THE number of serious incidents reported within East Lancashire hospitals has increased by 20 per cent in the last two years, figures reveal.

The latest East Lancashire Hospitals NHS Trust board meeting revealed there had been an increase of serious incidents from 94 in 2017/2018 to 113 in 2018/2019.

The figures also reveal the breakdown into the types of serious incidents that happened during the last 12 months.

The top three categories are pressure ulcers, also known as bed sores, with 31 reports, 21 falls, and 18 diagnosis failures.

The trust describes a serious incident as an act or omission in care that results in an unexpected or avoidable death, injury or resulting in serious harm.

Other incidents reported were communication problems, treatment issues, staffing issues and harassment.

Within the report, the patient safety manager said the incidents for this year are currently being investigated and the total for 2018/19 may decrease.

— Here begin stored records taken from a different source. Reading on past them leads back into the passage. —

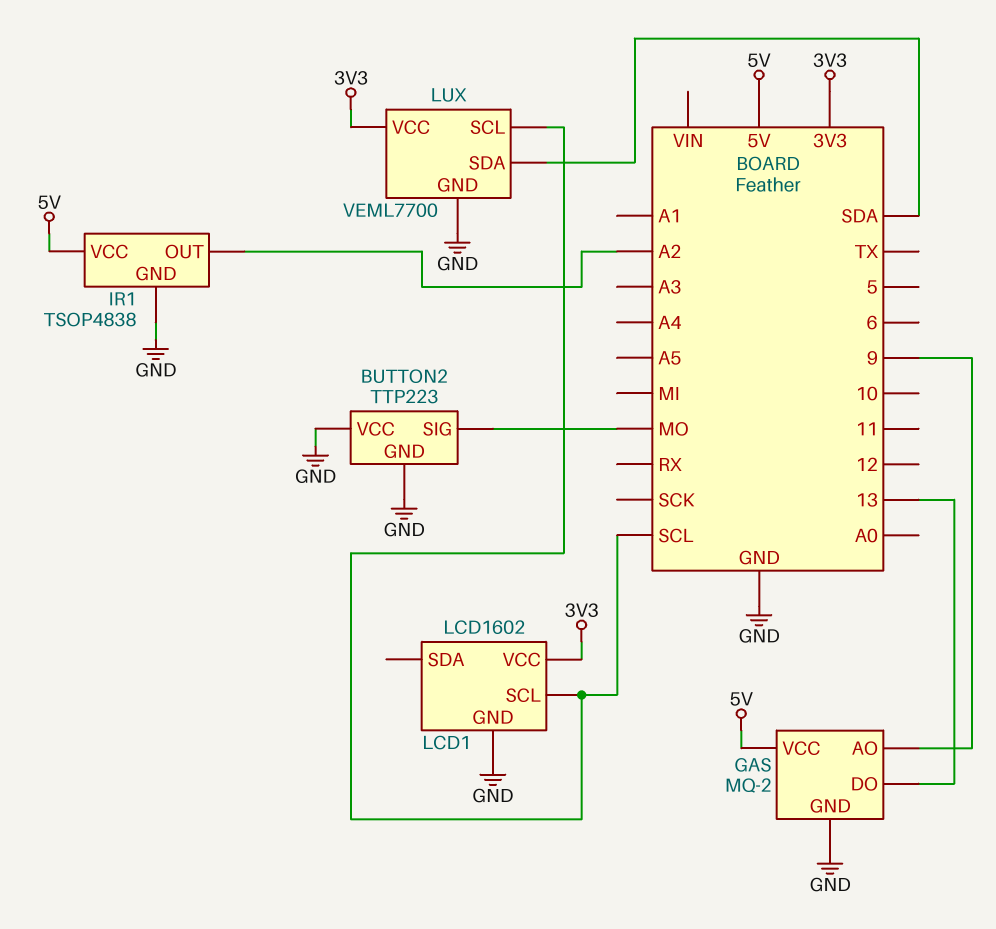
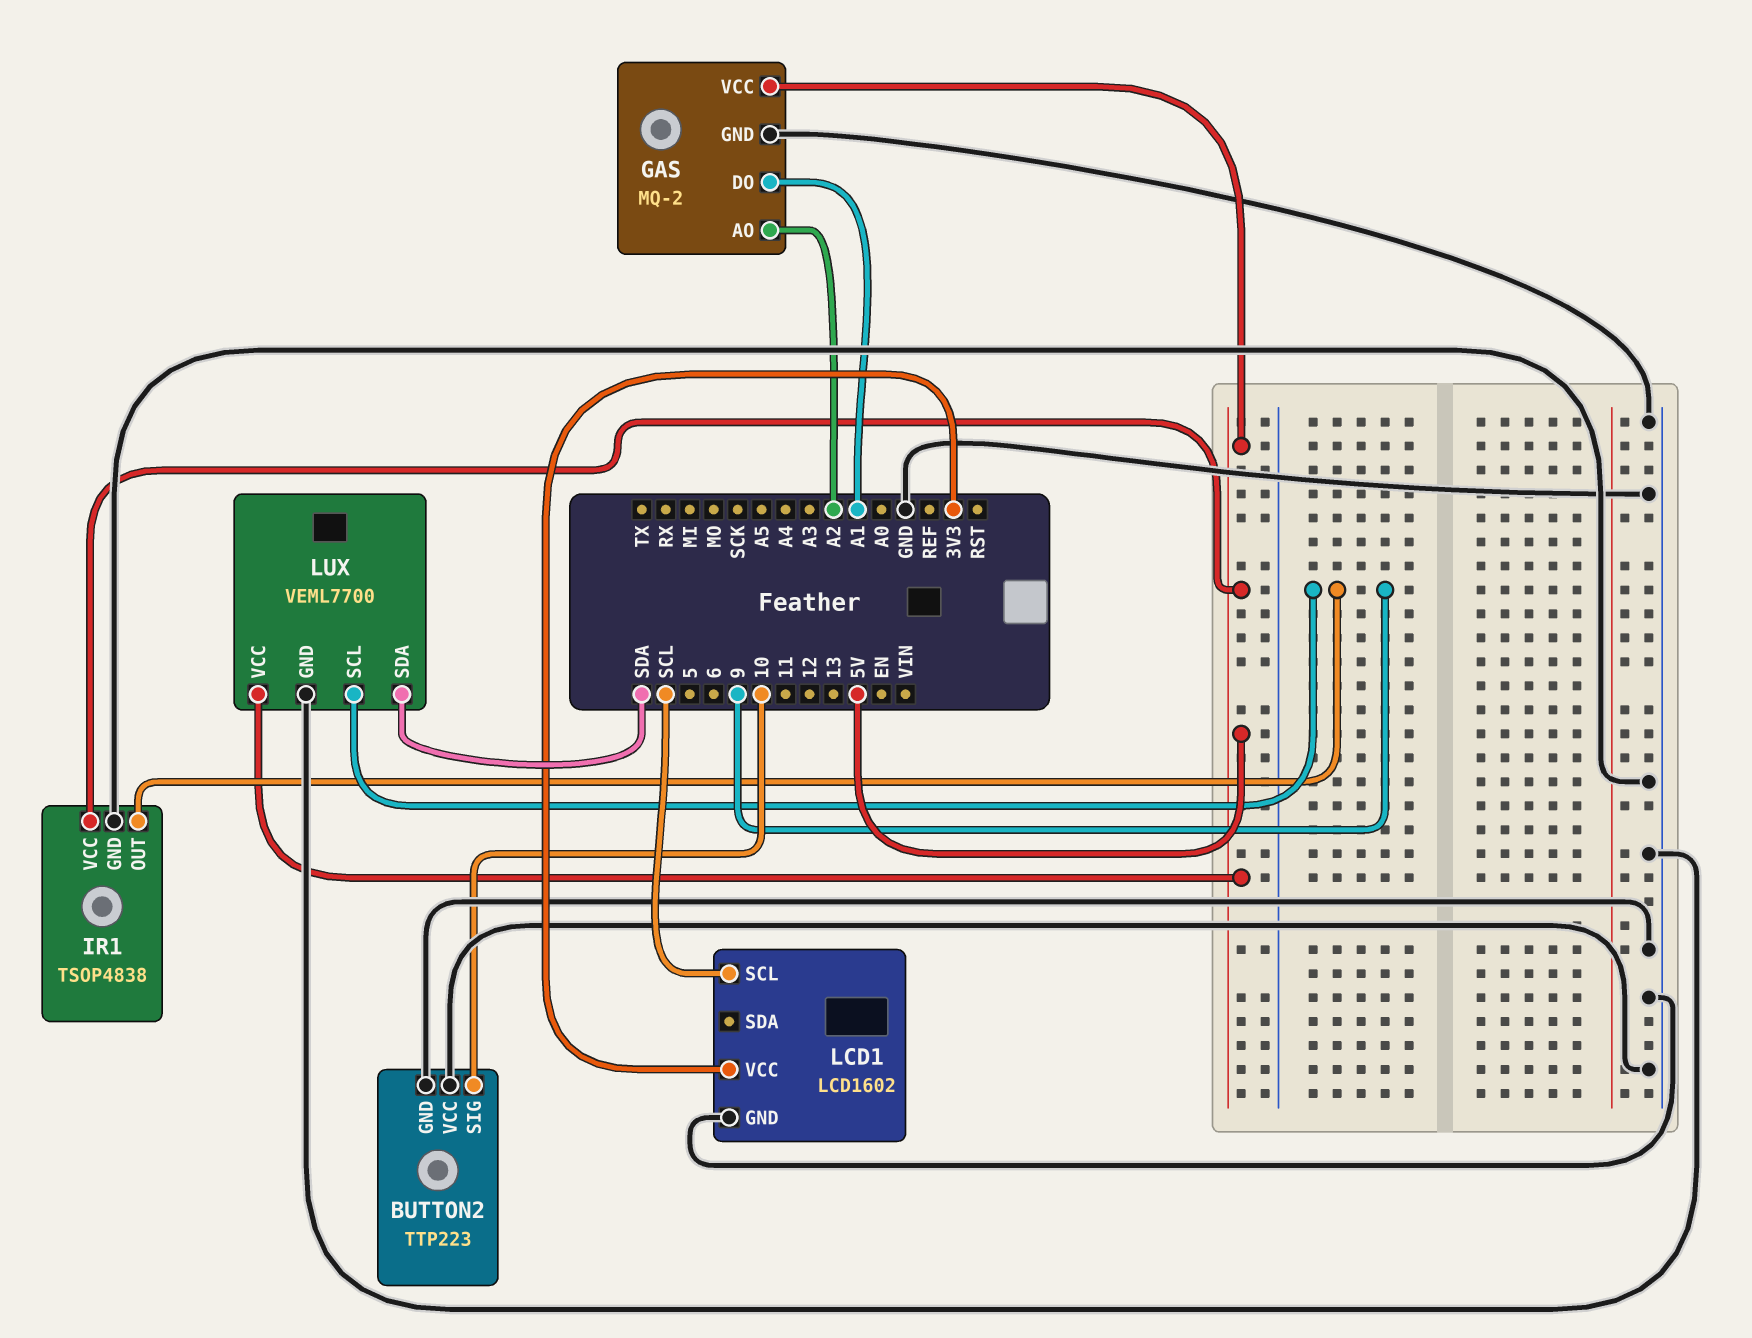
BUTTON2 pin SIG: MO -> 10
GAS pin AO: 9 -> A2
GAS pin DO: 13 -> A1
IR1 pin OUT: A2 -> 9
LUX pin SCL: SCL -> 9
LUX pin VCC: 3V3 -> 5V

An East Lancashire Hospitals NHS Trust spokesman said: "We thank the Lancashire Telegraph for reminding readers about the important topic of patient safety.

"Our staff work incredibly hard to achieve what we all want - as few serious incidents as possible.

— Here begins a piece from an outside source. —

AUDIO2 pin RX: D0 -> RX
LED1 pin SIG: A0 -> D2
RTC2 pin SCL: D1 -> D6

"The increase in reported serious incidents is the result trust efforts to further improve patient safety which, in line with new guidance from NHS Improvement, meant a recent change in how we report pressure ulcers.

"The result is that although the pressure ulcer statistics show a rise, this does not mean more pressure ulcers are happening."

The report highlighted the East Lancashire Hospitals NHS Trust falls steering group and the pressure ulcers steering group have been notified of the results and are working on improvement projects.

A review is being completed on incidents and results will be published in next month's serious incidents requiring investigation.

An East Lancashire Hospitals NHS Trust spokesman said: "Overall the number of pressure ulcers amongst our patients is much lower than NHS trusts who treat far fewer patients.

"Our nursing staff remain committed to giving the best care, especially to the most poorly patients, to avoid pressure damage whenever possible and, where it occurs, manage and treat it in the best way possible."